The streaming client authenticates with a **stream key** — a credential separate
from the REST [API key](/sdk/authentication). A stream key grants access to the
orderbook WebSocket only; it is issued and revoked independently and is not
interchangeable with the `x-api-key` used for REST calls.

Stream keys are currently issued by ParlayX during a closed release — if you
don't have one, [reach out](https://parlayx.com/contact). Once issued, you can
view and reveal it in the [console](https://console.parlayx.com/).

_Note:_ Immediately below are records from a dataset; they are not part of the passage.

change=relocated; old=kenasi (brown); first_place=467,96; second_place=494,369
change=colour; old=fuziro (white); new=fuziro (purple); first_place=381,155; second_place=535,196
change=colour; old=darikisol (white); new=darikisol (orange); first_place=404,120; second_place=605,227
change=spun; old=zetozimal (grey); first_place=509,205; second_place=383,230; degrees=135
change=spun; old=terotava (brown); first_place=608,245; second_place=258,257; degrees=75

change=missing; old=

Pass it as `streamKey` and `createStreamClient` wires up the handshake for you:

```ts theme={null}
import { createStreamClient } from "@parlayx/sdk/stream";

const stream = createStreamClient({ streamKey: process.env.PARLAYX_STREAM_KEY! });
```

The key is presented **during the WebSocket handshake**, not as a header —
browsers can't set headers on a WebSocket upgrade, so it rides as a subprotocol.
The client never lets the server reflect it back in the handshake response, but
the raw key does travel in the handshake request, so treat it like any secret:
load it from an environment variable or secret manager, and never commit it. For
the wire-level handshake, see the WebSocket API's
[Authentication](/streaming/authentication).